**OBJECTIVE**
Reproduce the records below, replacing every occurrence of "white backdrop" with "gray backdrop" and leaving everything else unaltered. Omit the pictures from your reproduction.

Dataset records
◇ ◇ ◇ ◇
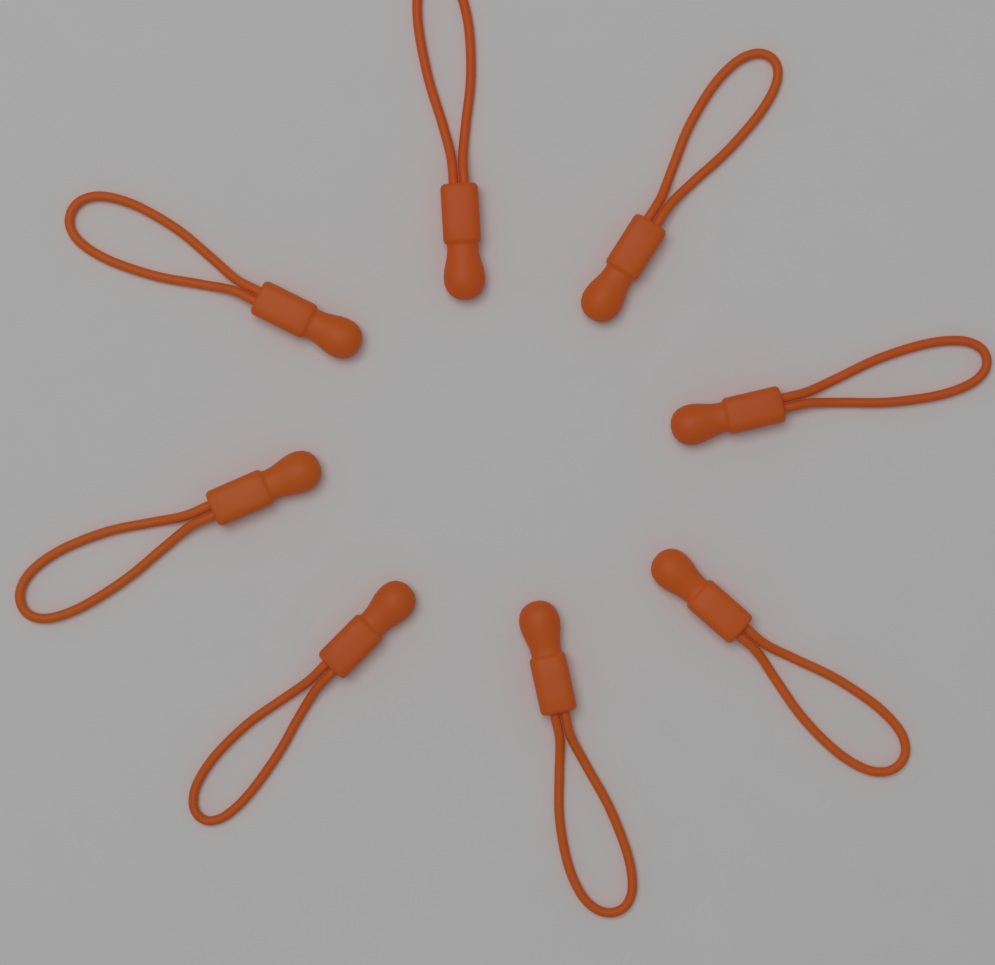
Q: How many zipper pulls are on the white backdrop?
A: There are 8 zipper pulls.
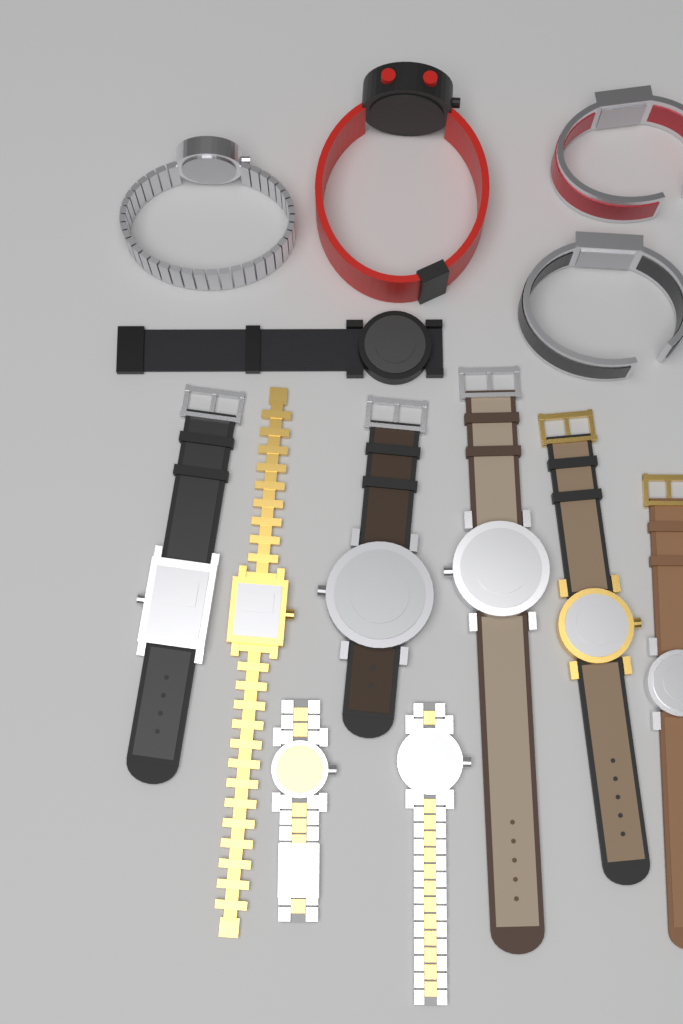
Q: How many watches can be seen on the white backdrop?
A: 13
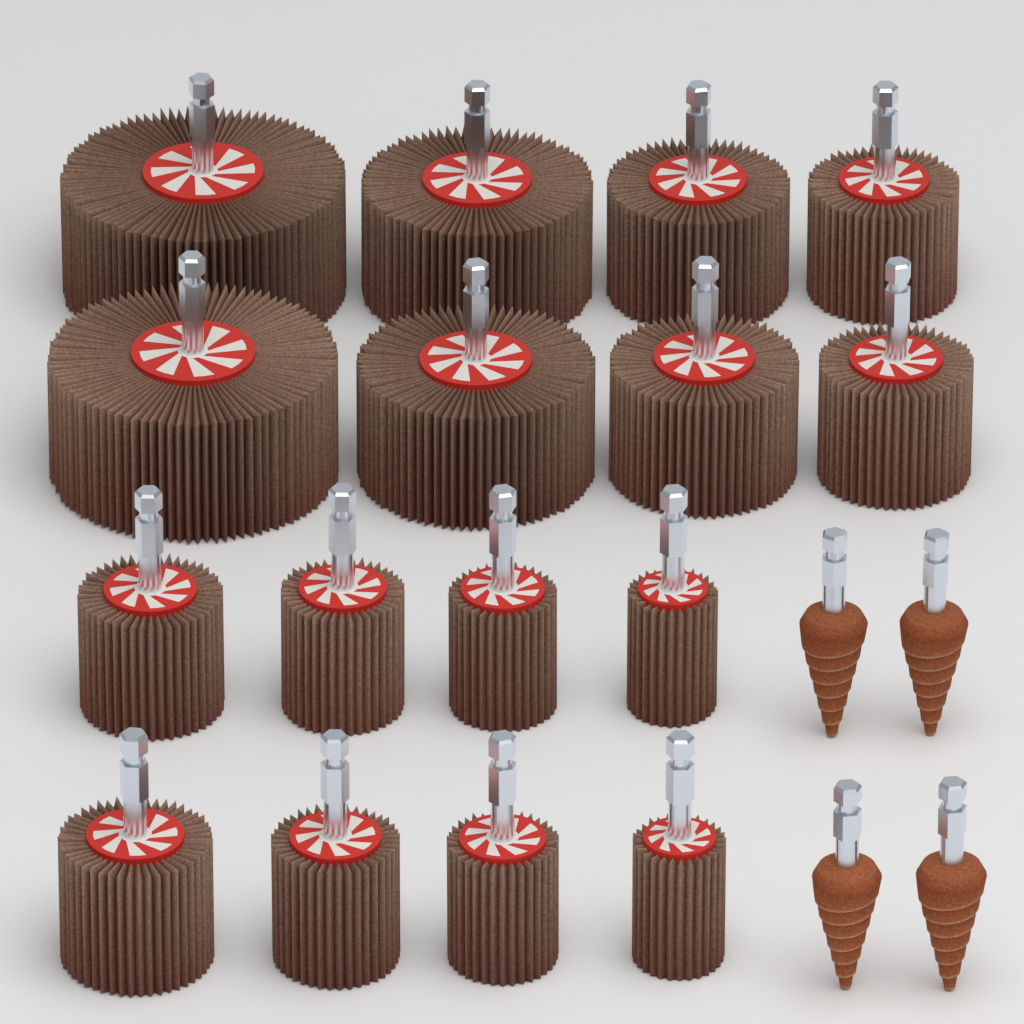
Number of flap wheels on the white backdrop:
◇ ◇ ◇ ◇
**EXERCISE OUTPUT**
Q: How many zipper pulls are on the gray backdrop?
A: There are 8 zipper pulls.
Q: How many watches can be seen on the gray backdrop?
A: 13
Number of flap wheels on the gray backdrop:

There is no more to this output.